REQUEST 1:
From the start of the rows through the line containing "也不是不能用，但建議減少用量。", switch "去角質皂" to "洗顏皂" and write those lines again with nothing else changed. Leave out the pictures.

QUOTED PASSAGE:
The Bubble
December 21, 2015
By Wendy Atwell
My daughter is writing her college essay about the bubble. That’s the name for our area of town. Don’t drive outside the bubble, your ears might pop, people joke.
Here in the bubble, authority comes cloaked in navy and aviators, guarding the peripheries and major thoroughfares. The country club parking lot steams with Escalades and tanned tennis players. A private dining club fills with women who have slipped into heels and flawless clothes, their perfectly lip-sticked lips sipping Chardonnay.
There’s a dollhouse store filled with mini mansions, tiny lamps, and diminutive place settings. It’s next door to a gourmet meat market, where people pack their coolers with prepared food for wild weekends in the country.
The easiness feels like shuffling paper money in Monopoly. It’s incongruous, like the push-start button on the 3-ton suburban. People seem to play at life.
She wants to get out, she says in her essay; she wants to pierce the bubble with the needle she used to embroider her black backpack with two golden stars. Those stars are like her personality, so sunny and vibrant. I could even say bubbly. Effervescent.

[Page images and extracted text]
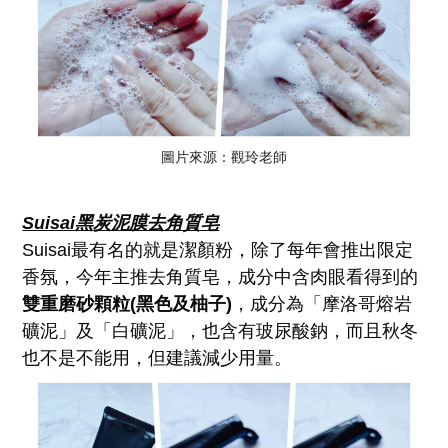
圖片來源：觀玲老師
Suisai黑炭泥膜去角質皂
Suisai最有名的就是潔顏粉，除了每年會推出限定
香氛，今年主推去角質皂，成分中含肉眼看得到的
雙重磨砂顆粒(黑色及柚子)
，成分為「摩洛哥熔岩
礦泥」及「白礦泥」，也含有玻尿酸鈉，而且秋冬
也不是不能用，但建議減少用量。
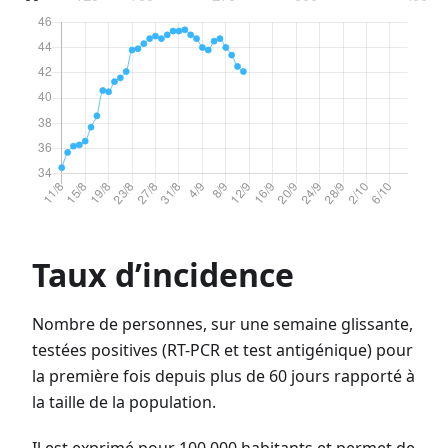
Taux d’incidence
Nombre de personnes, sur une semaine glissante,
testées positives (RT-PCR et test antigénique) pour
la première fois depuis plus de 60 jours rapporté à
la taille de la population.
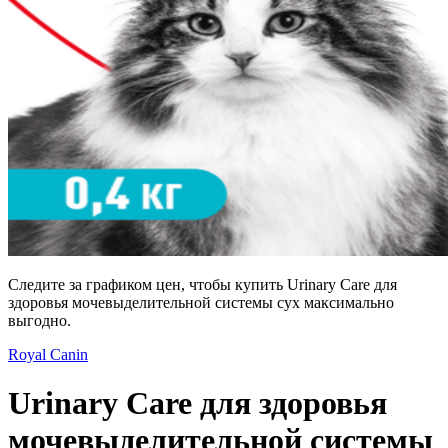
Следите за графиком цен, чтобы купить Urinary Care для
здоровья мочевыделительной системы сух максимально
выгодно.
Royal Canin
Urinary Care для здоровья
мочевыделительной системы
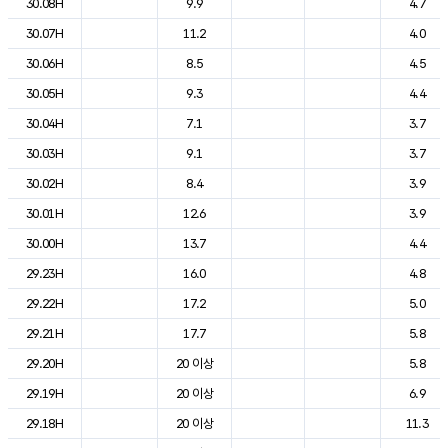
30.08H
9.9
4.7
30.07H
11.2
4.0
30.06H
8.5
4.5
30.05H
9.3
4.4
30.04H
7.1
3.7
30.03H
9.1
3.7
30.02H
8.4
3.9
30.01H
12.6
3.9
30.00H
13.7
4.4
29.23H
16.0
4.8
29.22H
17.2
5.0
29.21H
17.7
5.8
29.20H
20 이상
5.8
29.19H
20 이상
6.9
29.18H
20 이상
11.3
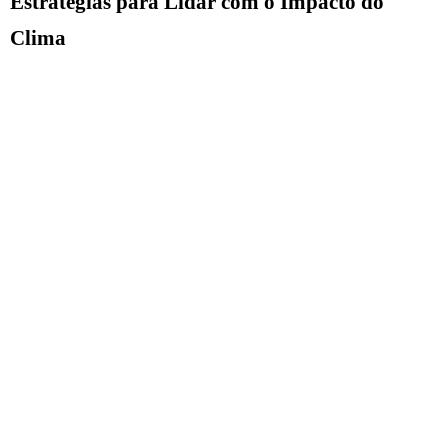
Estratégias para Lidar com o Impacto do
Clima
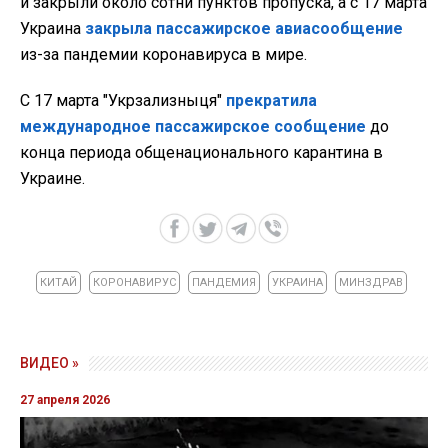
и закрыли около сотни пунктов пропуска, а с 17 марта
Украина
закрыла пассажирское авиасообщение
из-за пандемии коронавируса в мире.
С 17 марта "Укрзализныця"
прекратила
международное пассажирское сообщение
до
конца периода общенационального карантина в
Украине.
КИТАЙ
КОРОНАВИРУС
ПАНДЕМИЯ
УКРАИНА
МИНЗДРАВ
ВИДЕО »
27 апреля 2026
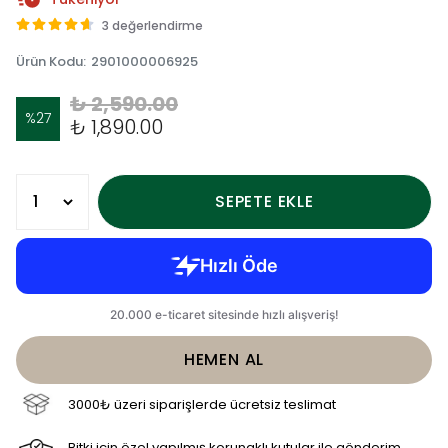
3 değerlendirme
Ürün Kodu
:
2901000006925
₺ 2,590.00
%
27
₺ 1,890.00
SEPETE EKLE
HEMEN AL
3000₺ üzeri siparişlerde ücretsiz teslimat
Bitki için özel yapılmış korunaklı kutular ile gönderim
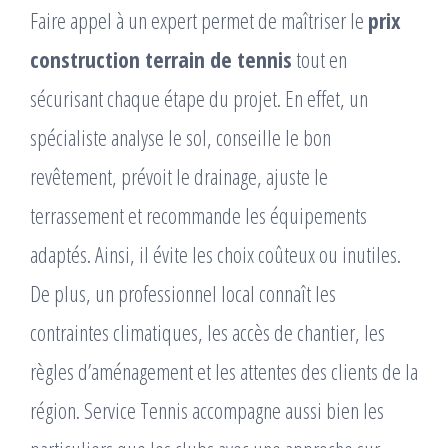
Faire appel à un expert permet de maîtriser le
prix
construction terrain de tennis
tout en
sécurisant chaque étape du projet. En effet, un
spécialiste analyse le sol, conseille le bon
revêtement, prévoit le drainage, ajuste le
terrassement et recommande les équipements
adaptés. Ainsi, il évite les choix coûteux ou inutiles.
De plus, un professionnel local connaît les
contraintes climatiques, les accès de chantier, les
règles d’aménagement et les attentes des clients de la
région. Service Tennis accompagne aussi bien les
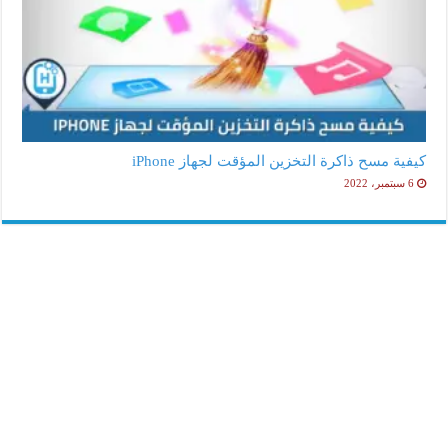
كيفية مسح ذاكرة التخزين المؤقت لجهاز iPhone
6 سبتمبر، 2022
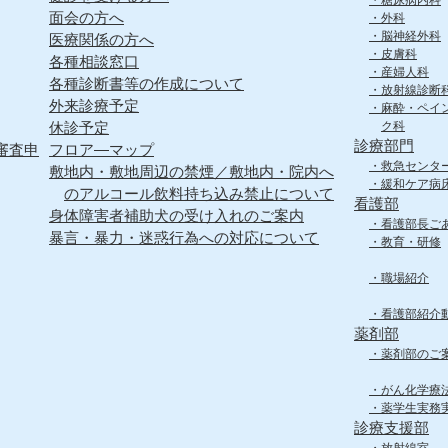
糖尿病内科
面会の方へ
外科
脳神経外科
医療関係の方へ
皮膚科
各種相談窓口
産婦人科
各種診断書等の作成について
放射線診断
外来診療予定
麻酔・ペイ
休診予定
ク科
診療部門
審査申
フロア―マップ
救急センタ
敷地内・敷地周辺の禁煙／敷地内・院内へ
緩和ケア病
のアルコール飲料持ち込み禁止について
看護部
身体障害者補助犬の受け入れのご案内
看護部長ご
暴言・暴力・迷惑行為への対応について
教育・研修
職場紹介
看護部紹介
薬剤部
薬剤部のご
がん化学療
薬学生実務
診療支援部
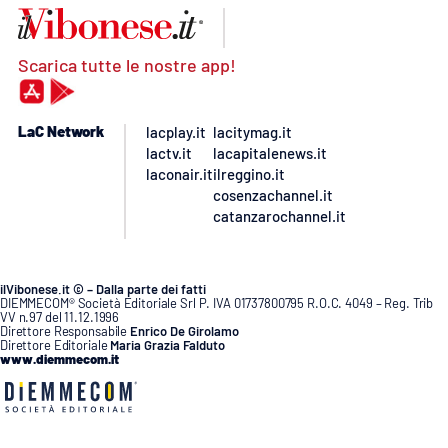
Scarica tutte le nostre app!
LaC Network
lacplay.it
lacitymag.it
lactv.it
lacapitalenews.it
laconair.it
ilreggino.it
cosenzachannel.it
catanzarochannel.it
ilVibonese.it © – Dalla parte dei fatti
DIEMMECOM® Società Editoriale Srl P. IVA 01737800795 R.O.C. 4049 – Reg. Trib
VV n.97 del 11.12.1996
Direttore Responsabile
Enrico De Girolamo
Direttore Editoriale
Maria Grazia Falduto
www.diemmecom.it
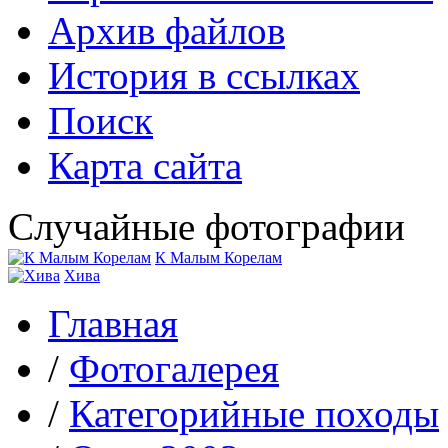
Архив файлов
История в ссылках
Поиск
Карта сайта
Случайные фотографии
К Малым Корелам
Хива
Главная
/
Фотогалерея
/
Категорийные походы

REQUEST 2:
Using the essay about the bubble, decide whether each statement is true: (a) The daughter embroidered her black backpack with two golden stars. (b) The dollhouse store is next door to a bakery. (c) The women at the private dining club sip Merlot.

EXERCISE ANSWER 1:
圖片來源：觀玲老師
Suisai黑炭泥膜洗顏皂
Suisai最有名的就是潔顏粉，除了每年會推出限定
香氛，今年主推洗顏皂，成分中含肉眼看得到的
雙重磨砂顆粒(黑色及柚子)
，成分為「摩洛哥熔岩
礦泥」及「白礦泥」，也含有玻尿酸鈉，而且秋冬
也不是不能用，但建議減少用量。

EXERCISE ANSWER 2:
(a) Yes: "she wants to pierce the bubble with the needle she used to embroider her black backpack with two golden stars."
(b) No: "It’s next door to a gourmet meat market"
(c) No: "their perfectly lip-sticked lips sipping Chardonnay."